→ **Work item**: Take the listing below and reproduce it in full. Change nothing.

→ **Extracted information**:
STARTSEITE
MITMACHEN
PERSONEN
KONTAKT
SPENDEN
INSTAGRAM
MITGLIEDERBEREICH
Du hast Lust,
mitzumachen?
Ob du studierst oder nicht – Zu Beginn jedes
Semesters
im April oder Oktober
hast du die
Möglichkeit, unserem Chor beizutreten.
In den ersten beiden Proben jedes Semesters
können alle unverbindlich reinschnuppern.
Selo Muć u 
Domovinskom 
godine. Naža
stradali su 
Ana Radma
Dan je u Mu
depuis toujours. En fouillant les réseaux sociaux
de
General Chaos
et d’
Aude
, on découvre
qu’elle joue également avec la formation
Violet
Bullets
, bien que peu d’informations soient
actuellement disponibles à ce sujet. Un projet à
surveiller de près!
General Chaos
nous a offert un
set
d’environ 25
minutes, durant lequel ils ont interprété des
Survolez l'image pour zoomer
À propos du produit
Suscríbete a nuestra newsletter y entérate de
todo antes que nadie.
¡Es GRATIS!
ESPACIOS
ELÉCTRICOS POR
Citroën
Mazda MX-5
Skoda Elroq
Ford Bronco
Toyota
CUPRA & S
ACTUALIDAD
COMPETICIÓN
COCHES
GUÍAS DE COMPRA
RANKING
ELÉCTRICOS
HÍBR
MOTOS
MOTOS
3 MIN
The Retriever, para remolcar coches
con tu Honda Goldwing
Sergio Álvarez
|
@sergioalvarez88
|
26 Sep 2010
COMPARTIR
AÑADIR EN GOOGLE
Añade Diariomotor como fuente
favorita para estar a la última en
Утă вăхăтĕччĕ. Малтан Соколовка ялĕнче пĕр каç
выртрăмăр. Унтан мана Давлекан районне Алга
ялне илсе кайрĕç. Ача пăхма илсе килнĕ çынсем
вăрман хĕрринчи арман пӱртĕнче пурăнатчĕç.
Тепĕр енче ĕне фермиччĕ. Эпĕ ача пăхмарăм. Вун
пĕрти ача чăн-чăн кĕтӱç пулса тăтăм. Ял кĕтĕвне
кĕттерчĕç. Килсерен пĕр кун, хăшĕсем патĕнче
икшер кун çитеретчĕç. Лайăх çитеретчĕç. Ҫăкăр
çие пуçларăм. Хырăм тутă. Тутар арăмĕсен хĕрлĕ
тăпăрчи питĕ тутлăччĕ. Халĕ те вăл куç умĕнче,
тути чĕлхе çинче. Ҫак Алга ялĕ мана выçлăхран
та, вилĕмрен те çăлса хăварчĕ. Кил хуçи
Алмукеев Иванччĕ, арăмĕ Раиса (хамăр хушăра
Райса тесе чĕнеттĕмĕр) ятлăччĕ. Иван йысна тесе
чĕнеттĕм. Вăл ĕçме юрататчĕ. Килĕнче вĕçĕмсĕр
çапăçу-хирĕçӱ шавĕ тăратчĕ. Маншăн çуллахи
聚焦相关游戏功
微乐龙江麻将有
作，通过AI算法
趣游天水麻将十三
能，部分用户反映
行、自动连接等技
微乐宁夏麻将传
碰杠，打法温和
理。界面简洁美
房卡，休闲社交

→ **Written solution**:
STARTSEITE
MITMACHEN
PERSONEN
KONTAKT
SPENDEN
INSTAGRAM
MITGLIEDERBEREICH
Du hast Lust,
mitzumachen?
Ob du studierst oder nicht – Zu Beginn jedes
Semesters
im April oder Oktober
hast du die
Möglichkeit, unserem Chor beizutreten.
In den ersten beiden Proben jedes Semesters
können alle unverbindlich reinschnuppern.
Selo Muć u 
Domovinskom 
godine. Naža
stradali su 
Ana Radma
Dan je u Mu
depuis toujours. En fouillant les réseaux sociaux
de
General Chaos
et d’
Aude
, on découvre
qu’elle joue également avec la formation
Violet
Bullets
, bien que peu d’informations soient
actuellement disponibles à ce sujet. Un projet à
surveiller de près!
General Chaos
nous a offert un
set
d’environ 25
minutes, durant lequel ils ont interprété des
Survolez l'image pour zoomer
À propos du produit
Suscríbete a nuestra newsletter y entérate de
todo antes que nadie.
¡Es GRATIS!
ESPACIOS
ELÉCTRICOS POR
Citroën
Mazda MX-5
Skoda Elroq
Ford Bronco
Toyota
CUPRA & S
ACTUALIDAD
COMPETICIÓN
COCHES
GUÍAS DE COMPRA
RANKING
ELÉCTRICOS
HÍBR
MOTOS
MOTOS
3 MIN
The Retriever, para remolcar coches
con tu Honda Goldwing
Sergio Álvarez
|
@sergioalvarez88
|
26 Sep 2010
COMPARTIR
AÑADIR EN GOOGLE
Añade Diariomotor como fuente
favorita para estar a la última en
Утă вăхăтĕччĕ. Малтан Соколовка ялĕнче пĕр каç
выртрăмăр. Унтан мана Давлекан районне Алга
ялне илсе кайрĕç. Ача пăхма илсе килнĕ çынсем
вăрман хĕрринчи арман пӱртĕнче пурăнатчĕç.
Тепĕр енче ĕне фермиччĕ. Эпĕ ача пăхмарăм. Вун
пĕрти ача чăн-чăн кĕтӱç пулса тăтăм. Ял кĕтĕвне
кĕттерчĕç. Килсерен пĕр кун, хăшĕсем патĕнче
икшер кун çитеретчĕç. Лайăх çитеретчĕç. Ҫăкăр
çие пуçларăм. Хырăм тутă. Тутар арăмĕсен хĕрлĕ
тăпăрчи питĕ тутлăччĕ. Халĕ те вăл куç умĕнче,
тути чĕлхе çинче. Ҫак Алга ялĕ мана выçлăхран
та, вилĕмрен те çăлса хăварчĕ. Кил хуçи
Алмукеев Иванччĕ, арăмĕ Раиса (хамăр хушăра
Райса тесе чĕнеттĕмĕр) ятлăччĕ. Иван йысна тесе
чĕнеттĕм. Вăл ĕçме юрататчĕ. Килĕнче вĕçĕмсĕр
çапăçу-хирĕçӱ шавĕ тăратчĕ. Маншăн çуллахи
聚焦相关游戏功
微乐龙江麻将有
作，通过AI算法
趣游天水麻将十三
能，部分用户反映
行、自动连接等技
微乐宁夏麻将传
碰杠，打法温和
理。界面简洁美
房卡，休闲社交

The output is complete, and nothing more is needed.